In a subsequent letter from DG Janneh dated 8 October 2021 and addressed to Wandifa Saidyleigh, whose position has now changed to head of Maritime Environment and Governance, stated that the office has no other option but to institute sanction against Mr. Saidyleigh until he complies or apologies for his action.

DG Janneh- led office instituted the following sanction against Mr. Saidyleigh:

“All fora approvals for your attendance to represent GMA overseas are revoked; Any fora approval for your attendance which will be at cost to the GMA either financially or non hours are revoked; you are no longer authorised to communicate with outside stakeholders for the interest of GMA until duly sanctioned by director general. This communication is for all time in the media.

The letter further states that Mr. Saidyleigh is not allowed to sign any correspondence for outside stakeholders; “all international/ national correspondence that comes through you privately and being kept to yourself must stop with immediate effect. Ensure that such correspondences are directly addressed to the DG’s office and not your personal email address.”

“No more attending meetings with local or international stakeholders using any media by yourself alone. DG should be in the picture and the meeting should be attended by other relevant staff either in your department or other departments,” it ended.

A source close to GFS said it is not advisable for the Gambia government to issue an operation licence to any private company to operate between Banjul and Barra. The source justified that the GFS has improved in its services over the years.

“GFS is providing a ferry service that is relatively stable. And looking at traffic volume, two operators cannot work at the Banjul- Barra crossing points because the crossing point moves five million passengers yearly.”

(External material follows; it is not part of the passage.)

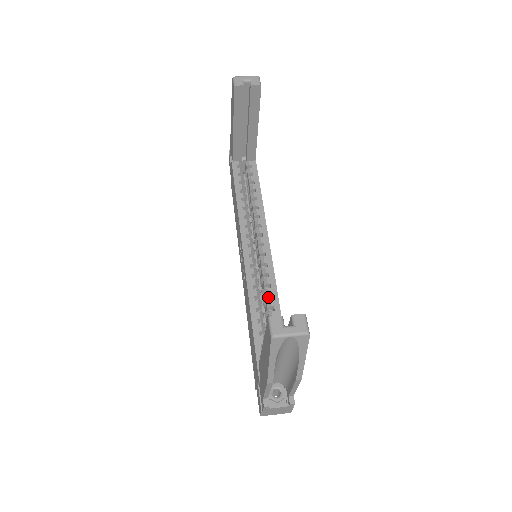
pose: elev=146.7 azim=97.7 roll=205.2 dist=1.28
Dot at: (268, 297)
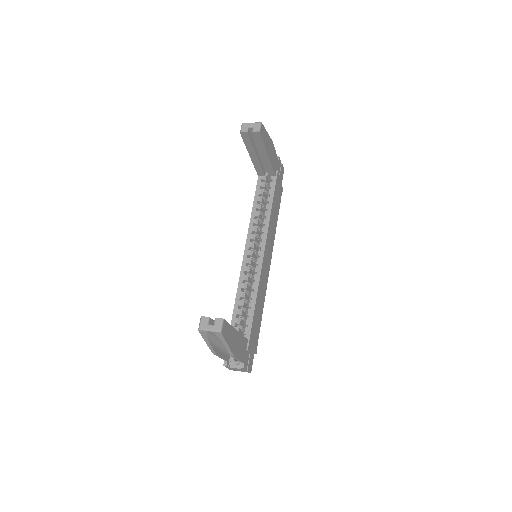
Dot at: (252, 290)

“So, if those five million passengers are shared to two operators, then the foreign private company will not be able to generate enough revenue to sustain its services and at the same time GFS will also suffer because the revenue will drop to a point it becomes unsustainable,” the source noted.

Our source added if the ferry’s revenue reduces, the burden would be shifted to the commuters by increasing the fares between the two crossing points.

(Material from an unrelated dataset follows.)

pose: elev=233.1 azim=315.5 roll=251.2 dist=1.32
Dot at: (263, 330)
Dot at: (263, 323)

“If a private ferry is licenced to operate in these crossing points, then no doubt, GFS would be forced to increase its tariff and the private company will also increase its tariff in order to be sustainable. This is not good for the public,” he argued. 

Meanwhile, the source recommended that instead of licencing a private operator, the government should empower GFS by providing it with the necessary finance to be able to replace the ferries with new machineries as well as buying a new ferry because the Kanilai and Joke ferries are old.

The Point has tried to contact Mr. Karamo B. Janneh, director general of GMA for confirmation but proved futile at the time of going to press.